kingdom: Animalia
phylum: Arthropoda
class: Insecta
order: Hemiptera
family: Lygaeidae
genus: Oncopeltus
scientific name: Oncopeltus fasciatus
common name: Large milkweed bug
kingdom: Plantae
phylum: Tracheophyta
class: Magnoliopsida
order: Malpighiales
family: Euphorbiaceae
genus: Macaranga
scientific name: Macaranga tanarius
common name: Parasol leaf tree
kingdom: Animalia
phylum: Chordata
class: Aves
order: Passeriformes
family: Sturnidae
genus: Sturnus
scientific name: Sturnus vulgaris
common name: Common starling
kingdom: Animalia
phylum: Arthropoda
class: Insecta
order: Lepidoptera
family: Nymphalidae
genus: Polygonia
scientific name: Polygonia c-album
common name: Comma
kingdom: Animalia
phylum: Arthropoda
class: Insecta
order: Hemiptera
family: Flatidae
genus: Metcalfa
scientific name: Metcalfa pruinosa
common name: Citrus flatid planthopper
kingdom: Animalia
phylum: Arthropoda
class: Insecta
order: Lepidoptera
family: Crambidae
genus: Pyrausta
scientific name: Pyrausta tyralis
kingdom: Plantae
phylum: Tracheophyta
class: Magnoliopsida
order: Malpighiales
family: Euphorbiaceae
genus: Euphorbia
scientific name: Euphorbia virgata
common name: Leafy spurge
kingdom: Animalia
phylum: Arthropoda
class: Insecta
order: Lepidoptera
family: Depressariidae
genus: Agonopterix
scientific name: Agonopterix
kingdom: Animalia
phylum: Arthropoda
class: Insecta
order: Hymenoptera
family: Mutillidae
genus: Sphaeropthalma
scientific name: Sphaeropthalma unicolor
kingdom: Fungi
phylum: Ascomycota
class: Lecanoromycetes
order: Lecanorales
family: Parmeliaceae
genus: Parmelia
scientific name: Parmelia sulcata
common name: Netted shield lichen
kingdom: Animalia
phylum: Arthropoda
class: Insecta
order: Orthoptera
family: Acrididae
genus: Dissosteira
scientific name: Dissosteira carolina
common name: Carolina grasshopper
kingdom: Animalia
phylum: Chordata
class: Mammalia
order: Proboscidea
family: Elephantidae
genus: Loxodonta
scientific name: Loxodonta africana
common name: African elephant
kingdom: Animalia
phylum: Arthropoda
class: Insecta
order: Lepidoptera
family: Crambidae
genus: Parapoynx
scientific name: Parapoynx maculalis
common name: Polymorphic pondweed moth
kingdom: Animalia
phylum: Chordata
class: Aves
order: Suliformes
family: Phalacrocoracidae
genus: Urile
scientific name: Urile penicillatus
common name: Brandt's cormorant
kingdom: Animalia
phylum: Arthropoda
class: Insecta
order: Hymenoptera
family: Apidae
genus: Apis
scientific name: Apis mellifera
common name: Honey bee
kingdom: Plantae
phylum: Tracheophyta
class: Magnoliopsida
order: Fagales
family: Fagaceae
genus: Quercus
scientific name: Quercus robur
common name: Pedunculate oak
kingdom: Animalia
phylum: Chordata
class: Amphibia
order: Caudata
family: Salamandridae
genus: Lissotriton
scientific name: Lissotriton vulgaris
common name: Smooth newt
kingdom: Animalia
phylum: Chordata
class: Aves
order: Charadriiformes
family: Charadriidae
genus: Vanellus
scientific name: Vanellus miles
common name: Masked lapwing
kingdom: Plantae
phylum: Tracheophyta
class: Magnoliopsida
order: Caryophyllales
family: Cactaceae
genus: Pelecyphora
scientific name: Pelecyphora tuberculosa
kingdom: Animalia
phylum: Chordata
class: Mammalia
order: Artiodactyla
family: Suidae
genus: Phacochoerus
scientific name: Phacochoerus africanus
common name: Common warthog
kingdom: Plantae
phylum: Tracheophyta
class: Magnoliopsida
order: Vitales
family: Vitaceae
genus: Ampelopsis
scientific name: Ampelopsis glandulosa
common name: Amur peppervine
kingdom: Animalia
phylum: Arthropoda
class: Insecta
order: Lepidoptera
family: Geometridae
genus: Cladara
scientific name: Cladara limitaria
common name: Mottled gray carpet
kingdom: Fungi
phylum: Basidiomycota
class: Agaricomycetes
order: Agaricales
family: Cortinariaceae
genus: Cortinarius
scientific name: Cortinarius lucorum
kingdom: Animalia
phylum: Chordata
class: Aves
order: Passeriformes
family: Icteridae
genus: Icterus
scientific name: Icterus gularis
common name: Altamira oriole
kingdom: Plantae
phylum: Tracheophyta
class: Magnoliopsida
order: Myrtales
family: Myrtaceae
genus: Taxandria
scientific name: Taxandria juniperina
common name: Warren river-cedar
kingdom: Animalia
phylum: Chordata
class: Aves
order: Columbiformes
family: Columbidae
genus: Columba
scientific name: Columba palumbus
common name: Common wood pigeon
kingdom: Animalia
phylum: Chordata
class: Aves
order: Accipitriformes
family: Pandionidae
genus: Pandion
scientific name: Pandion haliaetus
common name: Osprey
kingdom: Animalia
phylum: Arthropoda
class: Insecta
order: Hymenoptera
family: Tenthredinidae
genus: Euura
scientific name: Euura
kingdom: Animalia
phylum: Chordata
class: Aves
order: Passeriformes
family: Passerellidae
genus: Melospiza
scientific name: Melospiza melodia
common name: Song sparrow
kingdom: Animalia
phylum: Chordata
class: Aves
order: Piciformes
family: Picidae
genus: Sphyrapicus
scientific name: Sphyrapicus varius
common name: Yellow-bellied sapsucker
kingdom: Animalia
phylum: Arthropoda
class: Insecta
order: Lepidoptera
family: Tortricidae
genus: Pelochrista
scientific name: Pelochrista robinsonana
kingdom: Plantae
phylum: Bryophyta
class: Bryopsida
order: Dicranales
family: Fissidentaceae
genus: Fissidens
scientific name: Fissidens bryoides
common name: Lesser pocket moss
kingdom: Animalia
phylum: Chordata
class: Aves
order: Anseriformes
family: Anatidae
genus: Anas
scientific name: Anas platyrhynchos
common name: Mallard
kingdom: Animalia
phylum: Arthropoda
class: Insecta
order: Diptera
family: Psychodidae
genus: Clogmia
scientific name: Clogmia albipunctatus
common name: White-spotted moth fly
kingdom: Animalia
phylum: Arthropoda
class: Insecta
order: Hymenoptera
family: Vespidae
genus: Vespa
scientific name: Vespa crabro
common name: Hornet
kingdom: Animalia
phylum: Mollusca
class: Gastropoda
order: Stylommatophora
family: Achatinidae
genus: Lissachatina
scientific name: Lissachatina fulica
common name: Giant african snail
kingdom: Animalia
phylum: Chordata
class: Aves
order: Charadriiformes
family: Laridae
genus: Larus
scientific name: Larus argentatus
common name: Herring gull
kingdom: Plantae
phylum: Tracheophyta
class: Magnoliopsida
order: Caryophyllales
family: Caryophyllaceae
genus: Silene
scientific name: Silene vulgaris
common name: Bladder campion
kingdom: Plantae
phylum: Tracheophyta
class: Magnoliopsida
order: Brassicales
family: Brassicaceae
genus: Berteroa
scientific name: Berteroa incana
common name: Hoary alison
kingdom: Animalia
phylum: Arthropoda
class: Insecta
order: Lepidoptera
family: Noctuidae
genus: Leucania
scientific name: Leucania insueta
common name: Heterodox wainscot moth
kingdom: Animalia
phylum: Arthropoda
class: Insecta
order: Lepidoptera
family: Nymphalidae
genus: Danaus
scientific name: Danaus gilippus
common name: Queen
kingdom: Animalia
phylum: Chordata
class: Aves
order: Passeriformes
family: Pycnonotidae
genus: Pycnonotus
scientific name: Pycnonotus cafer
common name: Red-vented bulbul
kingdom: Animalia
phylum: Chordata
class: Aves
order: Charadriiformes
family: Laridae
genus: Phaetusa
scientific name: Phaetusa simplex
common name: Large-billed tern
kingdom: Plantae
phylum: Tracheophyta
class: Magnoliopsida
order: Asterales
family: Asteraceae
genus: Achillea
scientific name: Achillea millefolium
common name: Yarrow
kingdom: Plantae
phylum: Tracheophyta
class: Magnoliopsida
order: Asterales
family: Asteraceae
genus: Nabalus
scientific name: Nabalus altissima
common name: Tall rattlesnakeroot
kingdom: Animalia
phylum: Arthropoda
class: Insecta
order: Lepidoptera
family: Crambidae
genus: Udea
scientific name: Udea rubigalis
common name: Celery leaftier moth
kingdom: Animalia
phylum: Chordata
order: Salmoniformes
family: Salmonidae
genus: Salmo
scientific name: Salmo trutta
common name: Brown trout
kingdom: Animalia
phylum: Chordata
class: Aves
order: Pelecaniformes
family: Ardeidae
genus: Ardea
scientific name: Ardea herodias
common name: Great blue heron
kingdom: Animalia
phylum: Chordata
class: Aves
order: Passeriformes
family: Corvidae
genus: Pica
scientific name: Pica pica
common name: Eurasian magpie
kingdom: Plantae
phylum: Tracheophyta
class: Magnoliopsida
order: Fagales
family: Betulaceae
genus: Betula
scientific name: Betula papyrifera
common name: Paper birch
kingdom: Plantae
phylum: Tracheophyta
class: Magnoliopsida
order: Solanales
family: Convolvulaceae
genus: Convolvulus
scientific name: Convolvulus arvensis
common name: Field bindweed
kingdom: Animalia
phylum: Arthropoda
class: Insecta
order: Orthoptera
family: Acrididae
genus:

____________________

* THE TASK *
Can you reproduce the data above word for word, everything from its first line down to the line that contains "scientific name: Macaranga tanarius", including both of those lines and nothing else?

* RESULT FOR THIS TASK *
kingdom: Animalia
phylum: Arthropoda
class: Insecta
order: Hemiptera
family: Lygaeidae
genus: Oncopeltus
scientific name: Oncopeltus fasciatus
common name: Large milkweed bug
kingdom: Plantae
phylum: Tracheophyta
class: Magnoliopsida
order: Malpighiales
family: Euphorbiaceae
genus: Macaranga
scientific name: Macaranga tanarius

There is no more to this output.